II) Une justification par la nécessité du contrôle de légalité dans le cadre de la décentralisation
Cet accroissement des pouvoirs du préfet peut être envisagé comme un danger de retour vers un pouvoir de tutelle (A.). Cependant ce danger, limité, est justifié par le principe de légalité (B.)
A. Un danger de retour vers un pouvoir de tutelle
1. Recours gracieux peut devenir une menace
a. Par le recours gracieux annonce de l'opinion du préfet
- recours sera effectué sur motif d'illégalité, avec des motifs précis
- dans un recours pour excès de pouvoir connaissance des prétentions seulement au moment du recours, qui est irréversible
b. Pour éviter un éventuel conflit collectivité locale modifiera son acte
- Connaissance des motifs par recours " amiable " peut entraîner leur prise en compte dans l'effet d'éviter un recours " sanction "
- Mais actes ne sont pas forcément illégaux, on veut juste éviter le risque des effets d'un déféré préfectoral
2. Décisions sont alors " confirmées " par le préfet, qui n'a plus la contrainte de déférer
a. Cela implique alors une sorte de confirmation des actes de la commune
- Dès lors que le fait d'éviter ces risques devient une pratique courante alors le préfet est titulaire d'une sorte de pouvoir de confirmation ou d'annulation des actes de la commune
- Un tel pouvoir s'appelle le pouvoir de tutelle, le préfet se comportant comme juge de la légalité
b. Ce qui remet totalement en question le principe de décentralisation
- Or la décentralisation a pour principal but de supprimer ce pouvoir de tutelle, afin d'affranchir les collectivités territoriales de tout pouvoir hiérarchique
- Il y a donc remise en cause totale du principe de décentralisation
B. Un danger justifié et limité par la décentralisation
1. L'existence d'une possibilité de refuser les injonctions du préfet à respect de la loi
a.

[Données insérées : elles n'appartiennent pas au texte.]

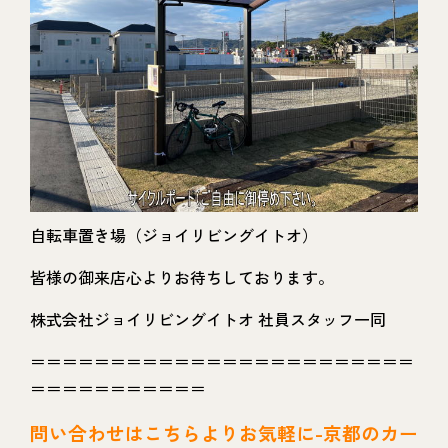
自転車置き場（ジョイリビングイトオ）
皆様の御来店心よりお待ちしております。
株式会社ジョイリビングイトオ 社員スタッフ一同
＝＝＝＝＝＝＝＝＝＝＝＝＝＝＝＝＝＝＝＝＝＝＝＝
＝＝＝＝＝＝＝＝＝＝＝
問い
合わせはこちらよりお気軽に-京都のカー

Recours gracieux ne créé pas d'obligation
- C'est juste une demande, aimablement présentée, elle n'a pas la force d'une décision juridictionnelle ou de la loi
- Elle n'a donc pas de caractère obligatoire, on peut refuser d'y faire droit
b. Il y a donc possibilité de faire stricte application de la loi
- Un refus serait une application stricte des dispositions de la loi de décentralisation, qui ne pourrait leur être reproché
- Les autorités décentralisées n'ont donc à faire face qu'à leur responsabilité, ne doivent que soutenir leur décision, si elle leur paraît légale, ce qui est dans la nature des choses.
2 La nécessité d'un contrôle efficace des actes des collectivités locales
a. L'inutilité d'une procédure contentieuse
- lorsque actes manifestement dûs à une erreur reconnue par son auteur, il est abusif de porter le litige devant le tribunal administratif
- Surcroît de travail qui empêche de contrôler plus précisément des actes plus délicats
b. La nécessité du délai supplémentaire
- Dialogue doit s'instaurer entre les collectivités locales et l'Etat, suppose donc possibilité de réfléchir à la réponse donnée par la collectivités locale
- Ce dialogue justifie donc le délai supplémentaire, et non l'inverse. Le recours contentieux ne doit pas être utilisé en vue d'avoir plus de temps pour estimer la légalité d'un acte (contraire à la loi qui a fixé un délai). Circulaire du 17.11.86, interprétant la décision du conseil va en ce sens.